#### Task instructions:
Print the line containing "a Angin, Jack Miller Akui Sulit Rasakan" and all lines after it, unchanged, through the end of the data. Leave the pictures out.
___ Provided records
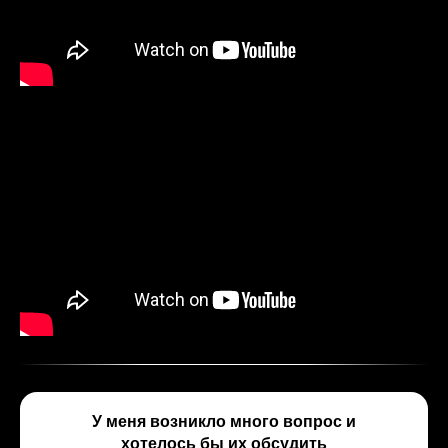
У меня возникло много вопрос и
хотелось бы их обсудить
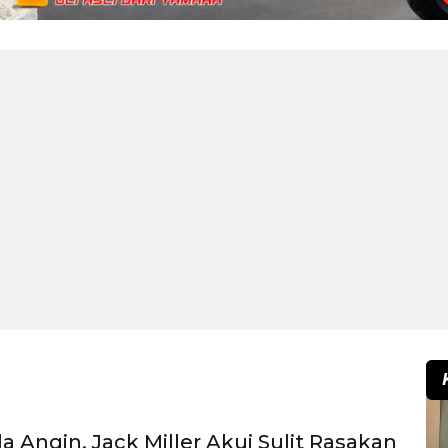
a Angin, Jack Miller Akui Sulit Rasakan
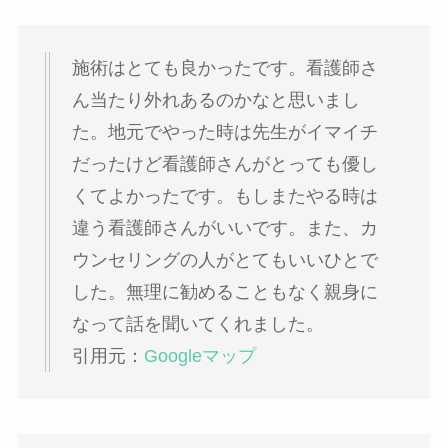
施術はとても良かったです。看護師さ
ん当たり外れあるのかなと思いまし
た。地元でやった時は先生がイマイチ
だったけど看護師さんがとっても優し
くてよかったです。もしまたやる時は
違う看護師さんがいいです。また、カ
ウンセリングの人がとてもいいひとで
した。無理に勧めることもなく親身に
なって話を聞いてくれました。
引用元：
Googleマップ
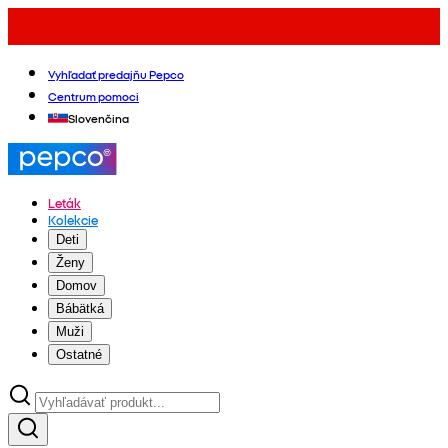
Vyhľadať predajňu Pepco
Centrum pomoci
Slovenčina
Leták
Kolekcie
Deti
Ženy
Domov
Bábätká
Muži
Ostatné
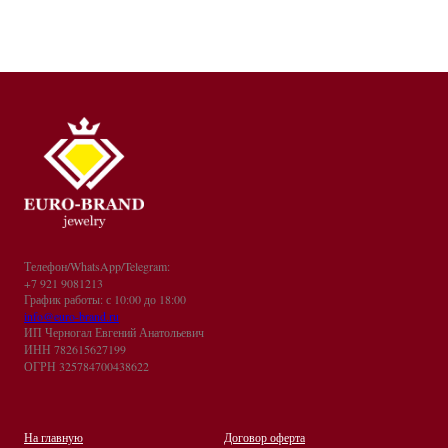
Телефон/WhatsApp/Telegram:
+7 921 9081213
График работы: с 10:00 до 18:00
info@euro-brand.ru
ИП Черногал Евгений Анатольевич
ИНН 782615627199
ОГРН 325784700438622
На главную
Договор оферта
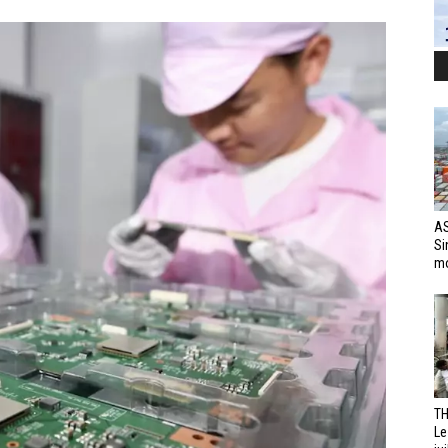
AS
Si
mo
TH
Le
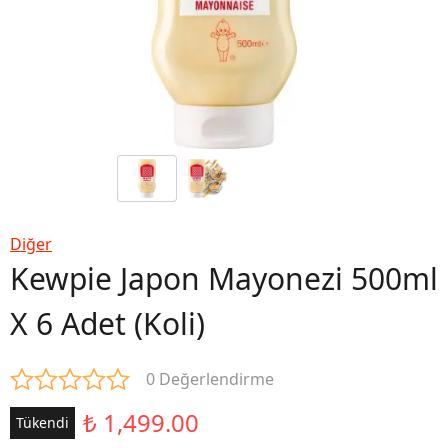
Diğer
Kewpie Japon Mayonezi 500ml
X 6 Adet (Koli)
0 Değerlendirme
₺ 1,499.00
Tükendi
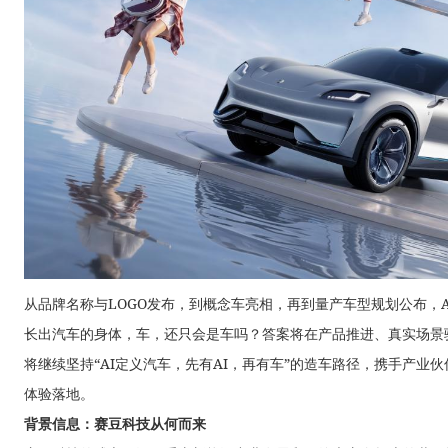
从品牌名称与LOGO发布，到概念车亮相，再到量产车型规划公布，A
长出汽车的身体，车，还只会是车吗？答案将在产品推进、真实场景验
将继续坚持“AI定义汽车，先有AI，再有车”的造车路径，携手产业伙
体验落地。
背景信息：赛豆科技从何而来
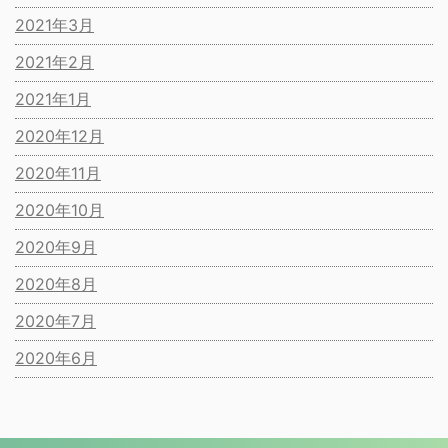
2021年3月
2021年2月
2021年1月
2020年12月
2020年11月
2020年10月
2020年9月
2020年8月
2020年7月
2020年6月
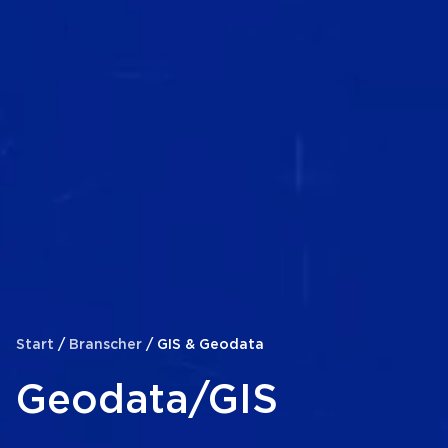
Start
/
Branscher
/
GIS & Geodata
Geodata/GIS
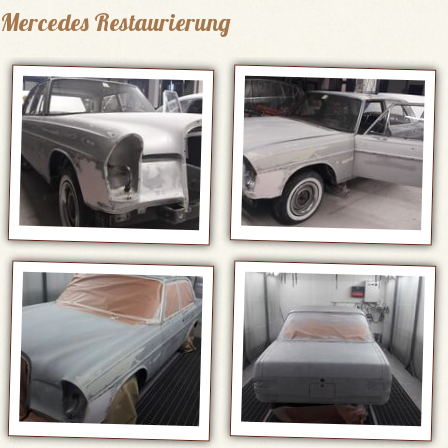
Mercedes Restaurierung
______
#### Answer space:
a Angin, Jack Miller Akui Sulit Rasakan
施術はとても良かったです。看護師さ
ん当たり外れあるのかなと思いまし
た。地元でやった時は先生がイマイチ
だったけど看護師さんがとっても優し
くてよかったです。もしまたやる時は
違う看護師さんがいいです。また、カ
ウンセリングの人がとてもいいひとで
した。無理に勧めることもなく親身に
なって話を聞いてくれました。
引用元：
Googleマップ
Vyhľadať predajňu Pepco
Centrum pomoci
Slovenčina
Leták
Kolekcie
Deti
Ženy
Domov
Bábätká
Muži
Ostatné
Телефон/WhatsApp/Telegram:
+7 921 9081213
График работы: с 10:00 до 18:00
info@euro-brand.ru
ИП Черногал Евгений Анатольевич
ИНН 782615627199
ОГРН 325784700438622
На главную
Договор оферта
AS
Si
mo
TH
Le
Diğer
Kewpie Japon Mayonezi 500ml
X 6 Adet (Koli)
0 Değerlendirme
₺ 1,499.00
Tükendi
从品牌名称与LOGO发布，到概念车亮相，再到量产车型规划公布，A
长出汽车的身体，车，还只会是车吗？答案将在产品推进、真实场景验
将继续坚持“AI定义汽车，先有AI，再有车”的造车路径，携手产业伙
体验落地。
背景信息：赛豆科技从何而来
2021年3月
2021年2月
2021年1月
2020年12月
2020年11月
2020年10月
2020年9月
2020年8月
2020年7月
2020年6月
Start
/
Branscher
/
GIS & Geodata
Geodata/GIS
Mercedes Restaurierung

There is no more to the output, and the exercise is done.